David Murphy was an employee of the Defendants, and he pled guilty to criminal charges of abuse. The Defendants admitted liability to make reasonable reparation to the Claimant. The issue for the court was the amount of damage properly to be assessed, and what approach the court should take to awarding interest on such damages.
HELD:-
Lord Menzies considered the evidence, which came from two witnesses, namely the Claimant and his wife. The Defendants adduced no evidence.
Lord Menzies summarised the submissions of the Claimant and the Defendants. The problem was that there were no Scottish cases that might assist in the assessment of an appropriate award for solatium (broadly pain and suffering).
There was little dispute as to the facts of this case. Lord Menzies said that he had regard to the various English authorities and to a lesser extent to the seventh edition of the Judicial Studies Board Guidelines for the assessment of general damages in personal injury cases.

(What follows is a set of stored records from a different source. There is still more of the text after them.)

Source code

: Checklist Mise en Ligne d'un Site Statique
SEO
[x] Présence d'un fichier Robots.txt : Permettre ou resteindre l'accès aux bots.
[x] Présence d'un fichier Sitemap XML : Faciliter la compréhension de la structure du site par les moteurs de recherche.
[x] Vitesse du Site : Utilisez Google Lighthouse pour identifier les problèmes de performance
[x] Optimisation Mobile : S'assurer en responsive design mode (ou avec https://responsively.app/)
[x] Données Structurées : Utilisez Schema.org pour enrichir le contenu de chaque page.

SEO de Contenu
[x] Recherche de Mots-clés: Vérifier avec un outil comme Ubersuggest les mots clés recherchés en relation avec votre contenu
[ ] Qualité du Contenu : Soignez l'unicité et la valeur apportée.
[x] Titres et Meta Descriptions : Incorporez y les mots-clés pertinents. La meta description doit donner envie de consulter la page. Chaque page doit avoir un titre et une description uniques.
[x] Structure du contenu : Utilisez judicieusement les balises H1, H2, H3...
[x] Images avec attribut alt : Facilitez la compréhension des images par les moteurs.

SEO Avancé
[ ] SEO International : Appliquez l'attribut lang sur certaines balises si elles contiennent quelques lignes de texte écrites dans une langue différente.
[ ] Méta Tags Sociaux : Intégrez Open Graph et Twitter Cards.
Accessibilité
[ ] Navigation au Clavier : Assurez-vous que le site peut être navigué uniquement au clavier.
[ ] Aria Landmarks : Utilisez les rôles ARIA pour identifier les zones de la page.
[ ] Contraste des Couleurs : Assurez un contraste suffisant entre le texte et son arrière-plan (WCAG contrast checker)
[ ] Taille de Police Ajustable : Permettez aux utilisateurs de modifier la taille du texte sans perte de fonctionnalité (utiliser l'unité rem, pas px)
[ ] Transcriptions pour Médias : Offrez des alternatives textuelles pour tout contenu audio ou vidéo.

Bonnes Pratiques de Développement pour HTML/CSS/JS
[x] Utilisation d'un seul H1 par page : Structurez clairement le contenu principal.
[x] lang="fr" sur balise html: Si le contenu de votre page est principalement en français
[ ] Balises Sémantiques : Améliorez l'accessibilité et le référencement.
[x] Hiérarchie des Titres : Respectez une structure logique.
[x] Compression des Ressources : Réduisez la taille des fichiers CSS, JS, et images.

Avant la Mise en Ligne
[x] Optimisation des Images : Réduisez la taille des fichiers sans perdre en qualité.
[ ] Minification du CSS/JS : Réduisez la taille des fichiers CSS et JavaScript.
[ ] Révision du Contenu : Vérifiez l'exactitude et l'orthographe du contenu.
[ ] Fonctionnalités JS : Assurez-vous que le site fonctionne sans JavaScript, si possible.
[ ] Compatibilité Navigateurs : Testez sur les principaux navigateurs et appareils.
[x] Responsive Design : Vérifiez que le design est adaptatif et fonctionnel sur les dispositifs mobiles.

However Irish caselaw appeared to be significantly more generous than those of English courts.
There were several factors that might be relevant in the assessment of such an award.

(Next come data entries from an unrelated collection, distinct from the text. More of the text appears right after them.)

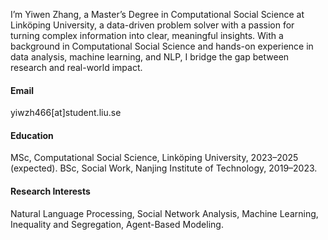 
I’m Yiwen Zhang, a Master’s Degree in Computational Social Science at Linköping University, a data-driven problem solver with a passion for turning complex information into clear, meaningful insights. With a background in Computational Social Science and hands-on experience in data analysis, machine learning, and NLP, I bridge the gap between research and real-world impact.

#### Email
yiwzh466[at]student.liu.se

#### Education
MSc, Computational Social Science, Linköping University, 2023–2025 (expected).
BSc, Social Work, Nanjing Institute of Technology, 2019–2023.
#### Research Interests
Natural Language Processing, Social Network Analysis, Machine Learning, Inequality and Segregation, Agent-Based Modeling.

- The nature and severity of the abuse, and its character
- The frequency of the abuse
- The duration of the abuse
- The age of the Claimant at the time of the abuse
- The immediate effects of the abuse on the Claimant
- When any apportionment was required to reflect abuse by others
- The emotional and social consequences of the abuse for the Claimant
- Any psychiatric illness or psychological condition suffered by the Claimant as a result of the abuse
It was difficult to imagine a worse case of child abuse than this. There was some doubt about how long the abuse had occurred, but Lord Menzies found that it had occurred from about the 18th June 1961 to about 14th September 1966.
Whilst the Claimant was to some extent, emotionally disturbed before he went to the home, there was no evidence before Lord Menzies about the cause or extent of such disturbance, nor was it suggested by the Defendants that anyone else might have liability to make reparation to the Claimant.

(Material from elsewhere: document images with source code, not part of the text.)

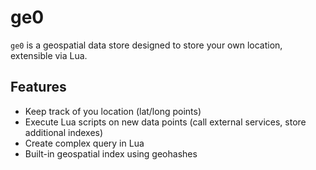# ge0

`ge0` is a geospatial data store designed to store your own location, extensible via Lua.

## Features

 - Keep track of you location (lat/long points)
 - Execute Lua scripts on new data points (call external services, store additional indexes)
 - Create complex query in Lua
 - Built-in geospatial index using geohashes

There had been both short term and long term pain, but no psychiatric evidence about any such illness or condition. Lord Menzies said that the onus of proving the Claimant’s loss and damage rested with the Claimant. An important element of that loss, injury and damage might be psychiatric illness or psychological consequences. The court needed expert evidence to assess the cause, nature, extent or prognosis of such illness of condition on its own.
Lord Menzies said that it was necessary to approach quantification of solatium by looking at all the circumstances of the case and reaching a global figure. The most similar cases from the case of KR and Others versus Bryn Alyn Community (Holdings) Limited (In Liquidation) and Royal & Sun Alliance Plc [2003] EWCA Civ 85 were “DJ” and “GOM”. The absence of any need to apportion damages, distinguishes the present case from many of the English cases and suggests that an award should be greater than many of the English awards. It was not apparent from the Court of Appeal’s decision how much they awarded for the immediate effects of the abuse on the victim, and any such award seemed surprisingly low.
However the absence of psychiatric and/or psychological injury had to result in an award which was lower. If there had been psychiatric injury, and if the Claimant had not coped so well with his life, Lord Menzies would have awarded in excess of £100,000 for solatium. However he would award £75,000 for solatium.
In relation to interest, the period between the end of the abuse and the raising of the present action was more than 35 years. Interest could be awarded under Section 1 of the Interest on Damages (Scotland) Act 1971. There was no satisfactory evidence of the reasons for the delay in this case. Lord Menzies would award interest at the full judicial rate on the whole award of damages from the date of citation until payment.